▶ [Study text]:
....
Create a Boolean Series with your condition then groupby
+ transform('any')
to form a mask for the original DataFrame. This allows you to simply slice the original DataFrame.
df[~df.Count.lt(8).groupby(df.Groups).transform('any')]
# Groups Count
#3 2 12
#4 2 15
#5 2 21
While the syntax of groupby
+ filter
is more straightforward, it performs much worse for a large number of groups, so creating the Boolean mask with transform
is preferred. In this example there's over a 1000x improvement. The .isin
method works extremely fast for a single column but would require switching to a merge if grouping on multiple columns.
import pandas as pd
import numpy as np
np.random.seed(123)
N = 50000
df = pd.DataFrame({'Groups': [*range(N//2)]*2,
'Count': np.random.randint(0, 1000, N)})
....
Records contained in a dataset
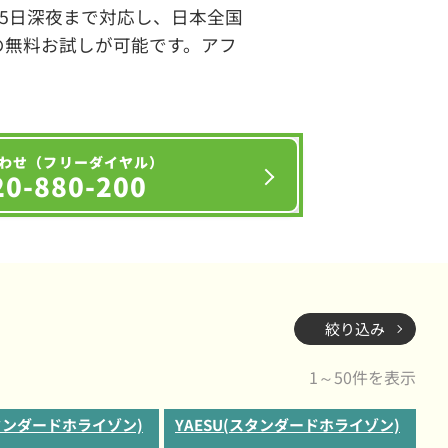
65日深夜まで対応し、日本全国
の無料お試しが可能です。アフ
わせ（フリーダイヤル）
20-880-200
絞り込み
1～50件を表示
スタンダードホライゾン)
YAESU(スタンダードホライゾン)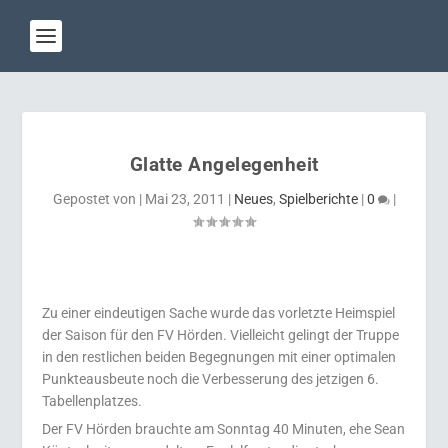
Glatte Angelegenheit
Gepostet von
|
Mai 23, 2011
|
Neues
,
Spielberichte
|
0
|
Zu einer eindeutigen Sache wurde das vorletzte Heimspiel
der Saison für den FV Hörden. Vielleicht gelingt der Truppe
in den restlichen beiden Begegnungen mit einer optimalen
Punkteausbeute noch die Verbesserung des jetzigen 6.
Tabellenplatzes.
Der FV Hörden brauchte am Sonntag 40 Minuten, ehe Sean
....
▶ [Tasks for this exercise]:
(1) Answer these questions from the text on filtering pandas groups:
(a) Which function is chained after groupby to form the mask for the original DataFrame?
(b) How large an improvement does the mask approach show over groupby with filter in the example?
(c) What value is given to N in the timing setup?
(2) In the text on filtering pandas groups, rewrite the paragraph beginning "While the syntax of groupby" as a short bulleted list that keeps its main facts.
(3) Continue the text on filtering pandas groups from the point where it stops.

▶ [Your written answers]:
(1)
(a) transform('any')
(b) Over 1000x
(c) 50000

(2)
- Groupby with filter has simpler syntax but performs much worse when there are many groups.
- Building the Boolean mask with transform is therefore preferred and is over 1000x faster in this example.
- The .isin method is extremely fast for a single column, but grouping on multiple columns would require switching to a merge.

(3)
# Double check both are equivalent
(df.groupby('Groups').filter(lambda x: x['Count'].min() >= 8)
== df[~df.Count.lt(8).groupby(df.Groups).transform('any')]).all().all()
#True
%timeit df.groupby('Groups').filter(lambda x: x['Count'].min() >= 8)
#8.15 s ± 80.8 ms per loop (mean ± std. dev. of 7 runs, 1 loop each)
%timeit df[~df.Count.lt(8).groupby(df.Groups).transform('any')]
#6.54 ms ± 143 µs per loop (mean ± std. dev. of 7 runs, 100 loops each)
%timeit df[~df['Groups'].isin(df.loc[df['Count'] < 8, 'Groups'].unique())]
#2.88 ms ± 24 µs per loop (mean ± std. dev. of 7 runs, 100 loops each)